Фрагмент документа:
###

Подобные изменения полюсов политической силы непосредственным образом сказываются на трансформации войны, которая происходит в Новое время. Подробное освещение этой темы потребовало бы написания отдельной крупной работы. Однако мы в предельно обобщённом виде зафиксируем ряд характерных особенностей войны Нового времени, поскольку именно в это время рождается тип регулярной, симметричной, межгосударственной войны, ориентируясь на который мы можем говорить о появлении новых войн на рубеже XX–XXI вв.
Государства, одной из важнейших функций которых с момента его «изобретения» Томасом Гоббсом «было ведение войн против себе подобных»[23], действительно в XVII–XVIII вв. очень активно ведут войны. Однако происходит существенное изменение характера этих войн. Государство признаёт равным себе только другое государство и, соответственно, ведёт войну только с другим государством. Отныне претензии какого-либо сообщества на самостоятельное распоряжение военным насилием будет идентифицироваться как мятеж и караться как государственное преступление. Во всяком случае до той поры, пока этот мятеж не окончится успехом, т. е. пока не произойдёт смена власти или за счёт отделения не появится новое государство.

###

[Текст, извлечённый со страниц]
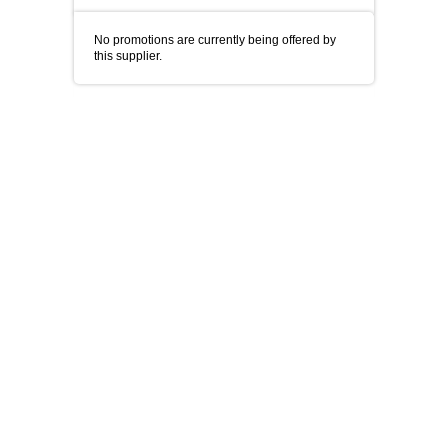
No promotions are currently being offered by
this supplier.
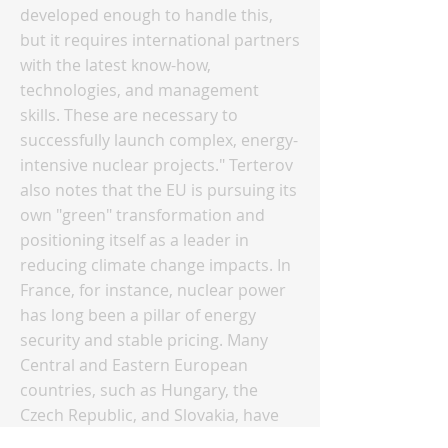
developed enough to handle this,
but it requires international partners
with the latest know-how,
technologies, and management
skills. These are necessary to
successfully launch complex, energy-
intensive nuclear projects." Terterov
also notes that the EU is pursuing its
own "green" transformation and
positioning itself as a leader in
reducing climate change impacts. In
France, for instance, nuclear power
has long been a pillar of energy
security and stable pricing. Many
Central and Eastern European
countries, such as Hungary, the
Czech Republic, and Slovakia, have
also developed nuclear energy and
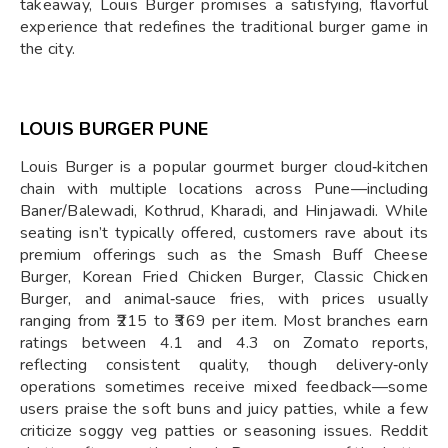
takeaway, Louis Burger promises a satisfying, flavorful
experience that redefines the traditional burger game in
the city.
LOUIS BURGER PUNE
Louis Burger is a popular gourmet burger cloud‑kitchen
chain with multiple locations across Pune—including
Baner/Balewadi, Kothrud, Kharadi, and Hinjawadi. While
seating isn’t typically offered, customers rave about its
premium offerings such as the Smash Buff Cheese
Burger, Korean Fried Chicken Burger, Classic Chicken
Burger, and animal‑sauce fries, with prices usually
ranging from ₹215 to ₹369 per item. Most branches earn
ratings between 4.1 and 4.3 on Zomato reports,
reflecting consistent quality, though delivery‑only
operations sometimes receive mixed feedback—some
users praise the soft buns and juicy patties, while a few
criticize soggy veg patties or seasoning issues. Reddit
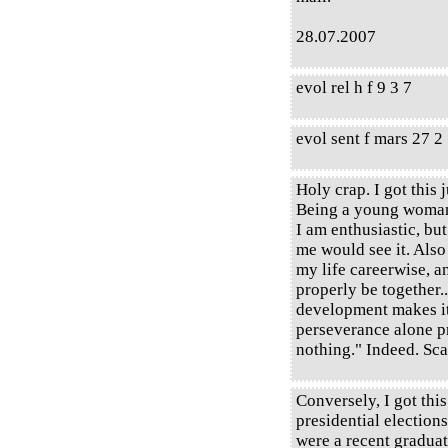
28.07.2007
evol rel h f 9 3 7
evol sent f mars 27 2
Holy crap. I got this j
Being a young woman,
I am enthusiastic, b
me would see it. Also 
my life careerwise, a
properly be together.
development makes it
perseverance alone p
nothing." Indeed. Sca
Conversely, I got this
presidential elections
were a recent graduat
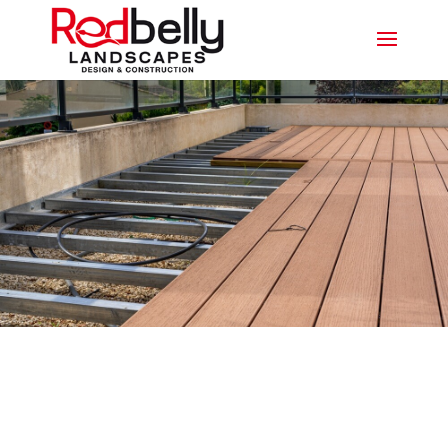
CUSTOMISABLE COMPOSITE
DECKING CARRARA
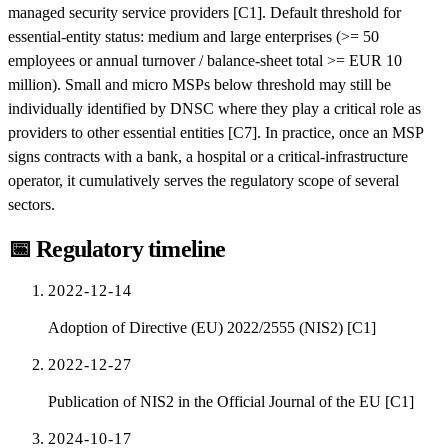
managed security service providers [C1]. Default threshold for
essential-entity status: medium and large enterprises (>= 50
employees or annual turnover / balance-sheet total >= EUR 10
million). Small and micro MSPs below threshold may still be
individually identified by DNSC where they play a critical role as
providers to other essential entities [C7]. In practice, once an MSP
signs contracts with a bank, a hospital or a critical-infrastructure
operator, it cumulatively serves the regulatory scope of several
sectors.
📅
Regulatory timeline
2022-12-14
Adoption of Directive (EU) 2022/2555 (NIS2) [C1]
2022-12-27
Publication of NIS2 in the Official Journal of the EU [C1]
2024-10-17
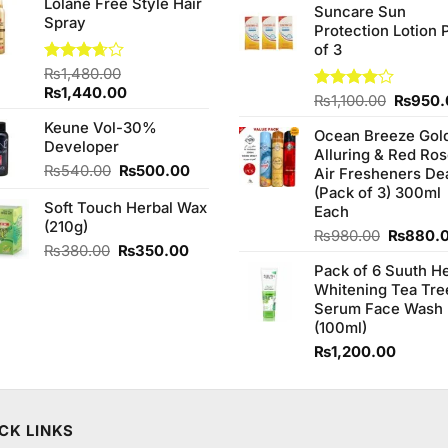
Lolane Free Style Hair
was:
is:
of 5
Suncare Sun
was:
Spray
₨2,050.00.
₨1,850.00.
Protection Lotion 
₨760.0
of 3
Rated
₨
1,480.00
3.67
out
Original
Current
₨
1,440.00
Origina
Rated
₨
1,100.00
₨
950.
of 5
price
price
4.00
out
price
Keune Vol-30%
was:
is:
of 5
Ocean Breeze Gol
was:
Developer
₨1,480.00.
₨1,440.00.
Alluring & Red Ro
₨1,100
Original
Current
₨
540.00
₨
500.00
Air Fresheners De
price
price
(Pack of 3) 300ml
Soft Touch Herbal Wax
was:
is:
Each
(210g)
₨540.00.
₨500.00.
Original
₨
980.00
₨
880.
Original
Current
₨
380.00
₨
350.00
price
price
price
Pack of 6 Suuth H
was:
was:
is:
Whitening Tea Tre
₨980.0
₨380.00.
₨350.00.
Serum Face Wash
(100ml)
₨
1,200.00
CK LINKS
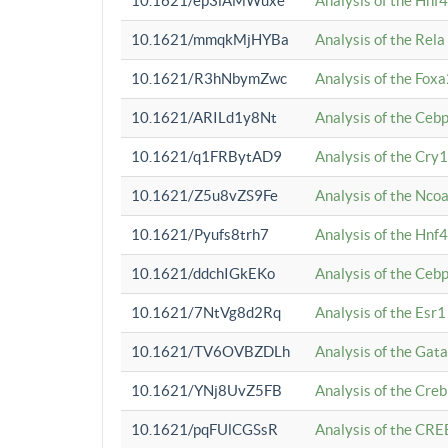
10.1621/ep3iAMWuxe
Analysis of the Hnf
10.1621/mmqkMjHYBa
Analysis of the Rel
10.1621/R3hNbymZwc
Analysis of the Fox
10.1621/ARILd1y8Nt
Analysis of the Ce
10.1621/q1FRBytAD9
Analysis of the Cry1
10.1621/Z5u8vZS9Fe
Analysis of the Ncoa
10.1621/Pyufs8trh7
Analysis of the Hnf
10.1621/ddchIGkEKo
Analysis of the Ceb
10.1621/7NtVg8d2Rq
Analysis of the Esr1
10.1621/TV6OVBZDLh
Analysis of the Gat
10.1621/YNj8UvZ5FB
Analysis of the Cre
10.1621/pqFUlCGSsR
Analysis of the CRE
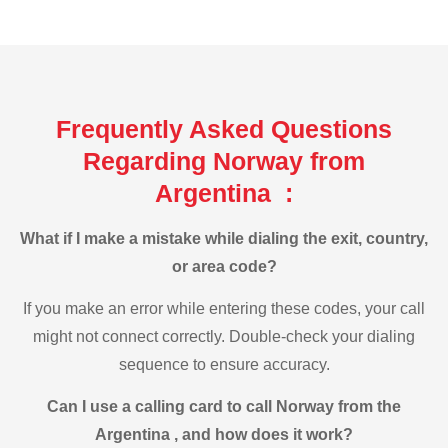
Frequently Asked Questions
Regarding Norway from
Argentina :
What if I make a mistake while dialing the exit, country,
or area code?
If you make an error while entering these codes, your call
might not connect correctly. Double-check your dialing
sequence to ensure accuracy.
Can I use a calling card to call Norway from the
Argentina , and how does it work?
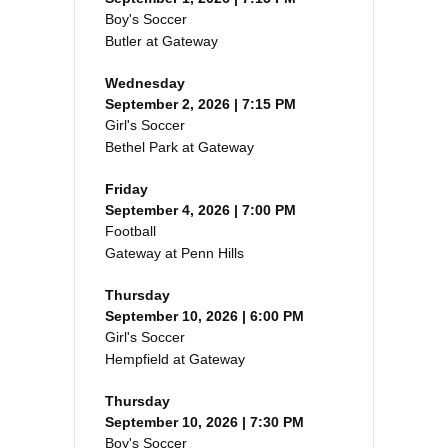
Boy's Soccer
Butler at Gateway
Wednesday
September 2, 2026 | 7:15 PM
Girl's Soccer
Bethel Park at Gateway
Friday
September 4, 2026 | 7:00 PM
Football
Gateway at Penn Hills
Thursday
September 10, 2026 | 6:00 PM
Girl's Soccer
Hempfield at Gateway
Thursday
September 10, 2026 | 7:30 PM
Boy's Soccer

###

Список заданий:
1. Проверьте по отрывку о войне Нового времени, верны ли утверждения. (a) Государство признаёт равным себе любое сообщество, располагающее военной силой. (b) Тип регулярной межгосударственной войны рождается в Новое время. (c) В XVII–XVIII вв. государства вели войны редко. На каждое ответьте «да» или «нет» и приведите решающие слова отрывка.
2. Кто, согласно отрывку о войне Нового времени, «изобрёл» государство?
3. Продолжите отрывок о войне Нового времени с того места, где он обрывается.

Ответы по порядку:
1.
(a) Нет: «Государство признаёт равным себе только другое государство».
(b) Да: «именно в это время рождается тип регулярной, симметричной, межгосударственной войны».
(c) Нет: «действительно в XVII–XVIII вв. очень активно ведут войны».

2. Томас Гоббс.

3.
Равенство статусов участников международных отношений предполагает взаимное признание ими равного права политической субъектности. В том числе это касается и права на ведение войны. Швейцарский юрист и философ Эмер де Ваттель очень ясно обозначил это в своём «Праве народов»: «…нации свободны, независимы, равны и каждая судит по своей совести о должном»[24]. Каждый народ, объединённый в государство, обладает равным правом на ведение войны и волен реализовать его в меру собственных представлений о должном.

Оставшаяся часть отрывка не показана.